TOM W. BLACKBURN – Short Grass. Simon & Schuster, hardcover, 1947. Paperback reprints include: Bantam 207, November 1948; Bantam 1164, September 1953, Dell 7980, April 1973; Dell 17980, June 1979.

   For no good reason I can think of, Tom Blackburn (1913–1992) is not included in the second edition of 20th Century Western Writers, and he should be. I am surprised that he is not. He was a prolific writer of westerns for the pulps, hardcovers, paperbacks, movies and a number of 50s and 60s TV series. His career began perhaps with “Wagontongue’s Last Town-Tamer” which appears in Star Western, February 1940, his earliest entry in the online FictionMags Index.
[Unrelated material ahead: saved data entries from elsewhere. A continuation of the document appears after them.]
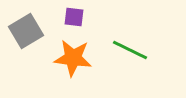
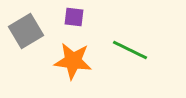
orange star: moved 3 px down
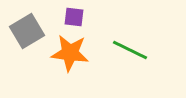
gray square: moved 1 px right
orange star: moved 3 px left, 8 px up
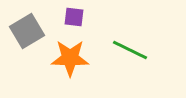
orange star: moved 5 px down; rotated 6 degrees counterclockwise
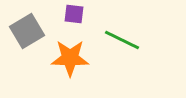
purple square: moved 3 px up
green line: moved 8 px left, 10 px up
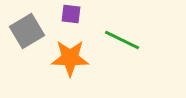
purple square: moved 3 px left
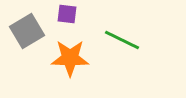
purple square: moved 4 px left
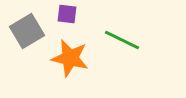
orange star: rotated 12 degrees clockwise
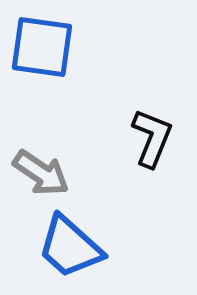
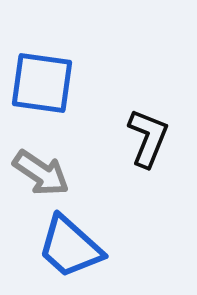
blue square: moved 36 px down
black L-shape: moved 4 px left
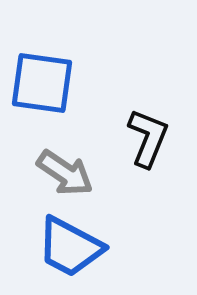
gray arrow: moved 24 px right
blue trapezoid: rotated 14 degrees counterclockwise
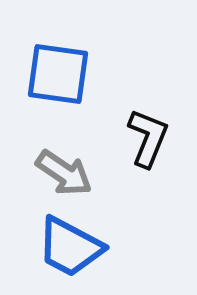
blue square: moved 16 px right, 9 px up
gray arrow: moved 1 px left
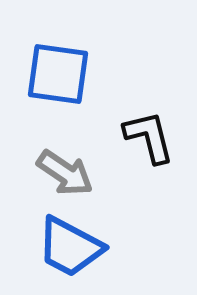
black L-shape: moved 1 px right, 1 px up; rotated 36 degrees counterclockwise
gray arrow: moved 1 px right
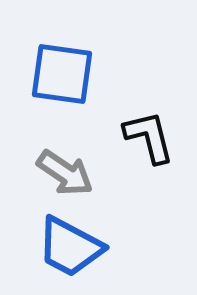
blue square: moved 4 px right
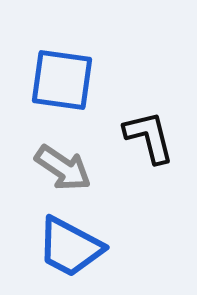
blue square: moved 6 px down
gray arrow: moved 2 px left, 5 px up
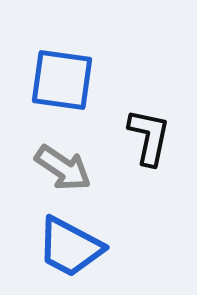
black L-shape: rotated 26 degrees clockwise
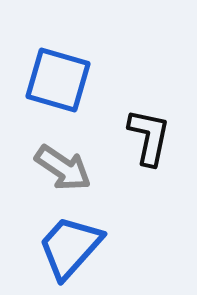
blue square: moved 4 px left; rotated 8 degrees clockwise
blue trapezoid: rotated 104 degrees clockwise
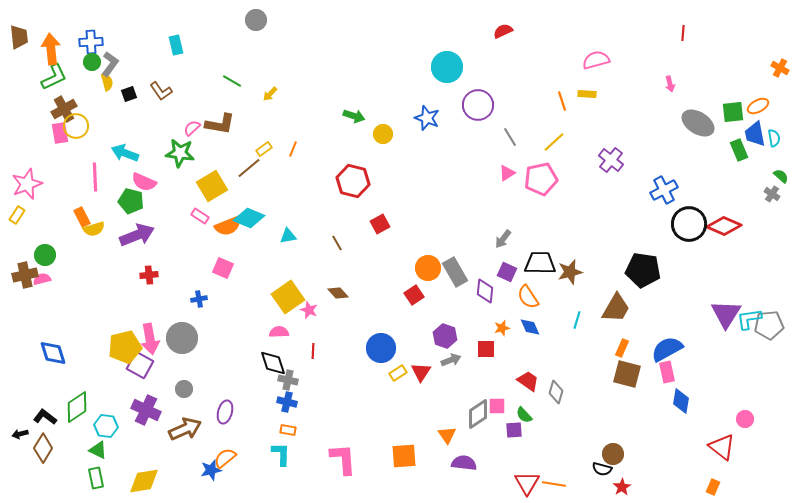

   His wikipedia entry appears here, where you will learn that he may be best remembered as the person who wrote the lyrics to “The Ballad of Davy Crockett.” Among several other TV series he wrote for are Maverick, Bronco, and Daniel Boone. It’s quite a résumé.

TOM W. BLACKBURN Short Grass

   And as a western, Short Grass is quite a novel, impressive in both its exposition and impact, with (in my opinion) as much emphasis on “novel” as “western,” and perhaps more. It starts out in flurry of action, and it barely ever lets up – perhaps only in the middle, with an ending that if properly filmed, would be a humdinger of a movie. (I’ll get back to this shortly.)

   Steve Llewellyn is the primary protagonist, a wandering cowpoke – if not gunman, a drifter whose past we never learn much about – and an innocent bystander, if you will, who gets caught up in a shooting incident in a saloon between two other fellows. He’s wounded and – we’ve read this before – is soon found by a woman who takes him home to recover.

TOM W. BLACKBURN Short Grass

   Things happen fast in this book. Other westerns may draw the next step out for any number of chapters, but Steve doesn’t wait nearly that long. He kisses Sharon Lynch on page 36, and in the Dell paperback I read, there still are almost 200 pages yet to come. The course of romance does not come easily, though. Steve believes in the use of his gun. Sharon does not. She does believe violence is the solution to anything. Not a good combination, and once she sees what Steve is capable of, she rejects him, and they part.

   As a synopsis, this is too short and far too easy. The two are adults, and their behavior, their thoughts, their actions, their problems, are those of adults. When they meet later, in Kansas, not Texas, five years have passed, Steve has become a homesteader, Sharon has remarried (to a man too weak for her) and the local marshal (Ord Keown) has an eye on her.

TOM W. BLACKBURN Short Grass

   Besides the complications a love triangle (well, yes, a quadrangle) can bring, the past that both Steve and Sharon have fled comes back to haunt them again in the form of rancher Hal Fenton. The latter is someone would not mind gaining some revenge as well as some open range for his cattle he and his men have brought up for market from Texas.

   This is a tale with several twists and turns in it, surprisingly so, but it is the people involved that make the story so memorable. These are real people with real problems, and this being a western, only violence, sudden death and a fast and bloody shootout at the end can salvage any hope for them – the ones who survive, that is.

   I suggested earlier that this movie would make a humdinger of a movie. I have not seen it yet, but I have it on order. The film that was made of this book is entitled Short Grass (Allied Artists, 1950), and the screenplay was written by none other than Mr. Blackburn himself. The names of the characters are the same, and the plot summary on IMDB suggests that very few changes were made. Rod Cameron stars as Llewellyn, Cathy Downs as Sharon Lynch, Johnny Mack Brown as Sheriff Ord Keown, with Morris Ankrum as Hal Fenton. I’ll report on my findings later. With stars like these, I’m hoping for the best.